Increased merger and acquisition activity in the region can be explained by the availability of “high economic growth,” or extra capital for investments.

Private equity investors participated in only a small percentage of deals, while 84% of all transactions were made by sovereign wealth funds and companies.

The “minimum demand to reach the minimum critical scale,” supportive regulations, and incentives for economic sustainability are all necessary for the localization of multinational corporations to be a success.

“We expect private equity funds in the region, including international private equity funds, to increase activity due to the high growth prospects of the GCC economies,” they wrote.

There are two main forces at work here. A first requirement is a desire to improve ties with regional sovereign wealth funds, which supply significant capital as limited partners in their global funds. Second,” he went on, “there will be more incentives for regional sovereign funds to invest in the region.

Since initial public offerings (IPOs) have increased in the region over the past few years, “we also see a trend from business owners to open the capital to private equity funds in order to be IPO-ready.”

Economies in flux
By utilizing mergers and acquisitions (M&A), sovereign wealth funds are able to diversify their investment portfolios, fortify existing partnerships, make strategic investments, grow the regional economy, and train up new leaders in the area.

Garnier emphasized the various archetypes through which sovereign funds invest, such as entering new verticals at scale by constructing local platforms in underdeveloped sectors, fortifying ties with partners, funding emerging industries, raising public awareness, and cultivating local leaders.

In August 2022, for instance, the Public Investment Fund of Saudi Arabia invested $1.3 billion in four Egyptian companies, including Abu Qir Fertilizers and Alexandria Container and Cargo Handling.

“This corresponds to one of the archetypes of investment where GCC sovereign wealth funds invest in targeted neighboring countries with the objective to both make investments in attractive assets in large and growing economies to meet targeted countries’ need to privatize some of their assets and strengthen the bilateral ties,” Garnier said.

This frenzied drive to expand internationally creates prospects for businesses and investors throughout the world, not just in the Middle East.
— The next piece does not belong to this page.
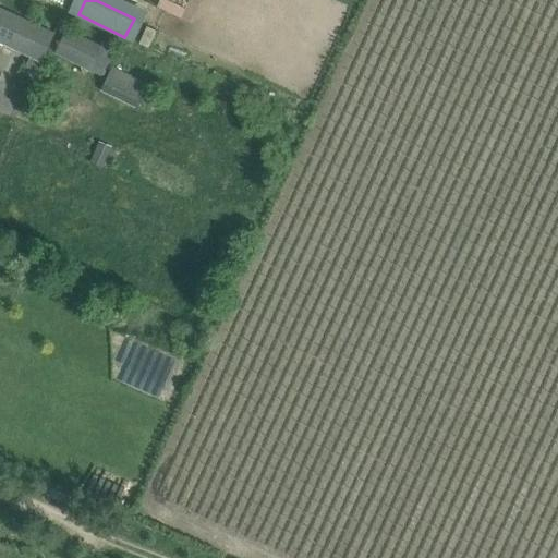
[(0,41),(43,62),(56,34),(0,8),(0,41)]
Even more importantly, the report states that family-owned businesses and conglomerates will be able to sell off non-essential assets and reinvest the proceeds in long-term strategic projects within their core businesses.
According to Garnier, international mergers and acquisitions are often a more efficient and rapid means of expanding into new markets than would be the case through organic growth.

Foreign mergers and acquisitions (M&A) “provide access to critical capabilities in the related sector and typically incorporate some localization plans in the home country,” he said. This is especially true of emerging industries driven by technology, such as pharmaceuticals, automobiles, aerospace, etc.
Regional businesses are also participating in international M&A and overseas investment activity. In Egypt, for instance, FAB of Abu Dhabi merged with Bank Audi Egypt to form one of the country’s largest banks.
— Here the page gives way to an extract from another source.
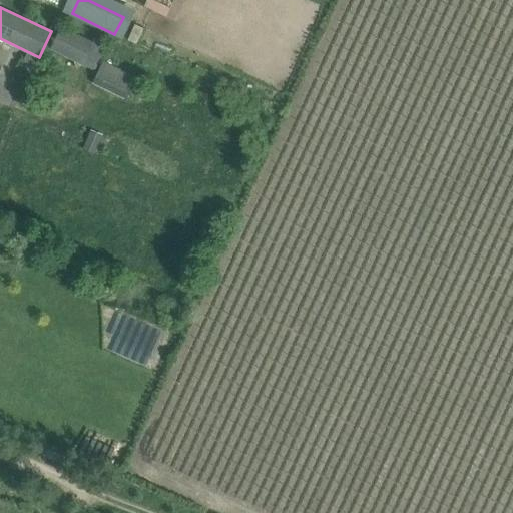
[(94,70),(107,44),(96,38),(94,42),(62,26),(51,48),(94,70)]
Techniques that are not the same
To further the region’s long-term push to diversify beyond hydrocarbons and globalize its companies, Saudi Arabia is placing a greater emphasis on mergers and acquisitions.
Financial services, certain industrial sectors, private education, and real estate development are just some of the areas where he predicts further consolidation and local M&A in the Kingdom.

When asked whether dealmakers’ strategies for completing M&A transactions in Saudi Arabia differ from those in other parts of the world, Garnier said, “M&A in the GCC presents a few specifics as the deals tend to take longer from origination to realization, patience is a key success factor for potential acquirers.”

“Also, M&A deals are typically non-competitive because the family owner retains a majority stake, making trust in the potential investor paramount. “However, the situation is changing, and the trend is increasingly converging towards the norms of the rest of the world,” he said.